<<< Précédemment.62. Plan foireux."Tu vois, dans cette nouvelle ville de bourges, de bûcherons et de pêcheurs, c'est pas facile de tomber sur quelqu'un qui a pas peur de traîner dans les sales magouilles ici...En fait, à part les quelques brutes pré-pubères des docks et les bandits des montagnes qui sont soit cons comme des huîtres soit indignes de confiance, y a que des braves gens ici."Sump écoutait d'une oreille distraite ce que baragouinait Taïgon alors qu'il le suivait dans les dédales boueux. Son esprit pourtant simple était en plein conflit. Déjà il y avait cette désagréable impression de foncer droit vers un coup tordu. Il ne savait pas ce qu'il allait devoir faire, ni ce qui pouvait lui arriver, et encore moins s'il pouvait faire confiance à l'individu qui marchait devant lui d'un pas tranquille mais souple. La seule chose qu'il savait c'était que tout ces risques qu'il encourait n'étaient pas obligatoires et encore moins vitales. Ça ne lui ressemblait pas de se fourrer lui-même dans ce genre de situation. Les problèmes lui tombaient dessus tout seul, il n'avait pas besoin de les chercher pour ça...

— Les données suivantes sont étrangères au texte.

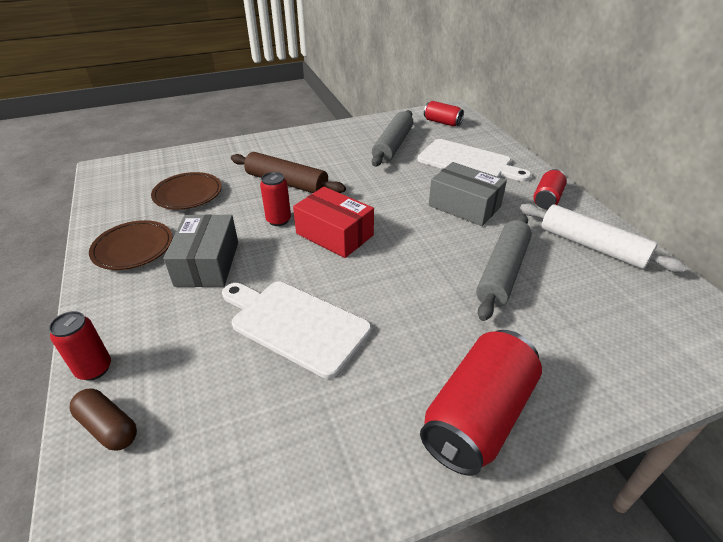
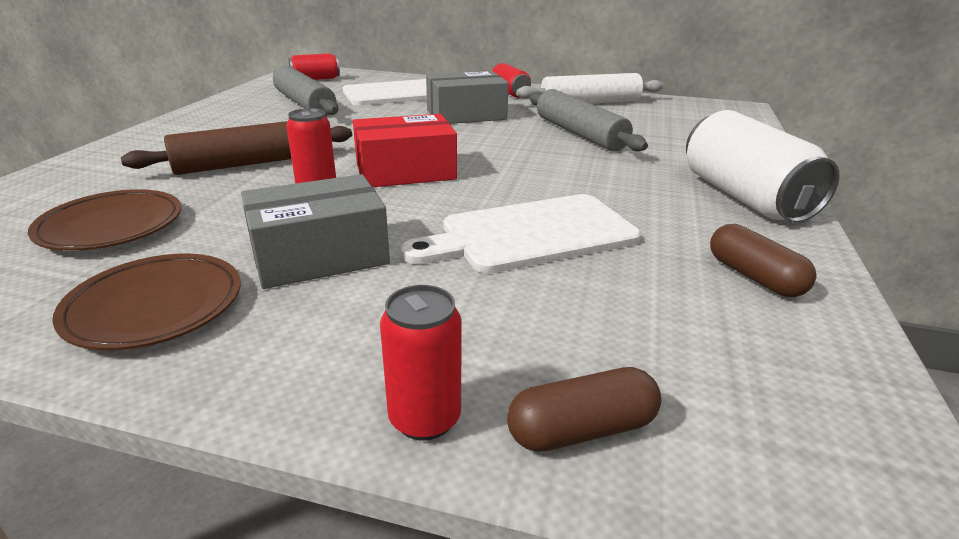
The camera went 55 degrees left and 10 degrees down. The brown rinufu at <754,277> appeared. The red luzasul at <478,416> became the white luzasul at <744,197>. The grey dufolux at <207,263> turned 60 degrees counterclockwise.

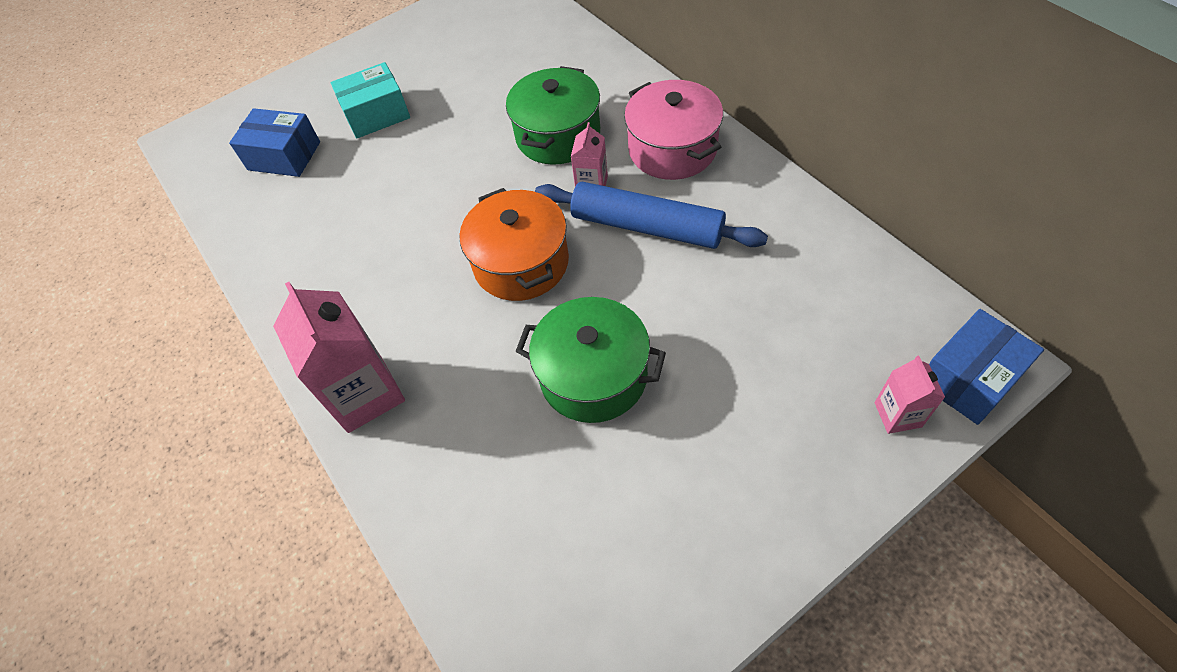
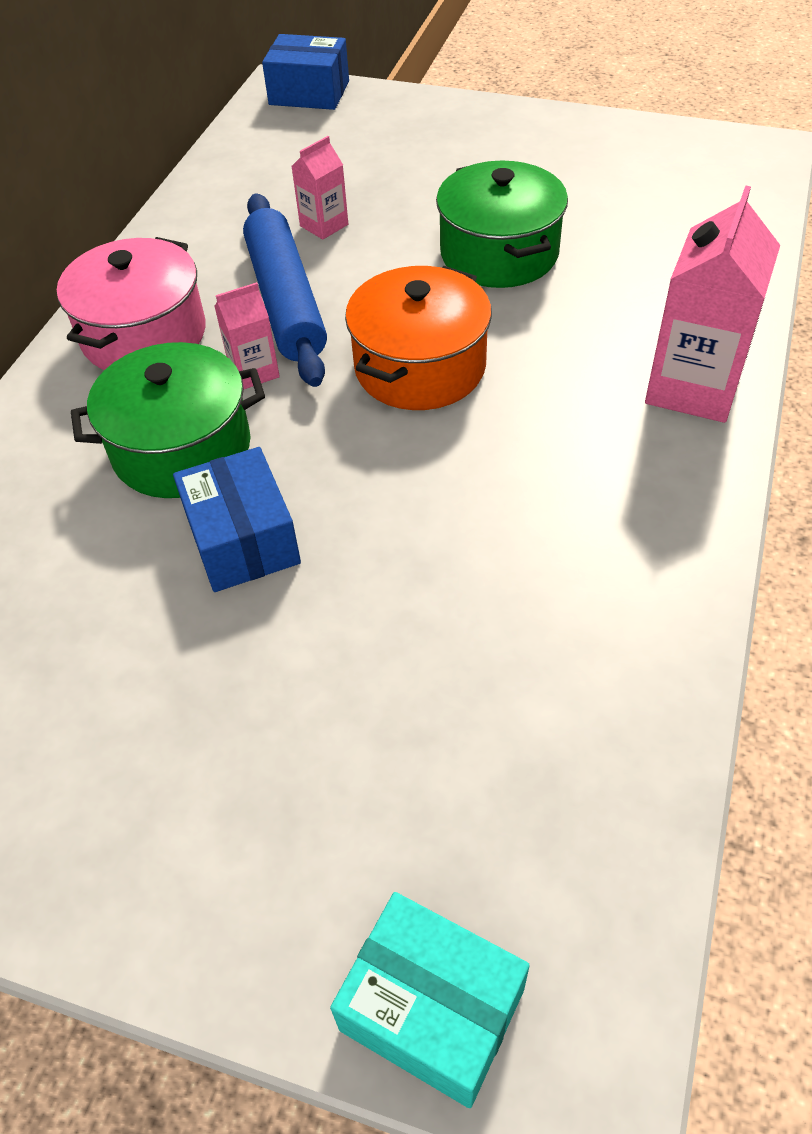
The camera went 130 degrees left and 5 degrees down. The blue dufolux moved from <284,156> to <243,539>. The turquoise dufolux moved from <376,114> to <432,1009>. The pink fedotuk moved from <898,414> to <324,225>.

Mais il y avait cette autre sensation...Une sensation d'euphorie qui dans son esprit avait la forme d'un gigantesque tas de pièces dorées. Dix mille yus ! Il allait être riche ! Et il voulait être riche !
"Enfin, je ne sais pas si c'est parce que tu es un Gobelin...Mais n'empêche que tu dois être quand même bien taré d'accepter ce genre de plan...C'est pas comme si je te demandais de m'aider à voler une pomme ou autre, non. Là, on va tuer le fils d'un roi ! J'suis pas débutant dans le métier mais là même pour moi c'est quand même du costaud..."
Doutant soudain de l'attention qu lui portait le Sekteg, il tourna la tête vers l'arrière afin de croiser le regard de ce dernier. Celui-ci, le visage peu expressif comme à son habitude, ne laissait pas entrevoir le vaste chantier qui agitait son esprit.
"Enfin, faut bien passer le cap un jour. Pis t'as pas l'air spécialement effrayé alors c'est peut-être moi qui vieillis..."La raison pour laquelle Sump n'était pas effrayé se résumait en un mot : l'ignorance. N'ayant aucune idée de ce que pouvait être un roi, il ne soupçonnait pas l'ampleur de ce qu'ils s'apprêtaient à faire si ce n'est que ça pouvait lui attirer des ennuis mais toutefois lui rapporter gros.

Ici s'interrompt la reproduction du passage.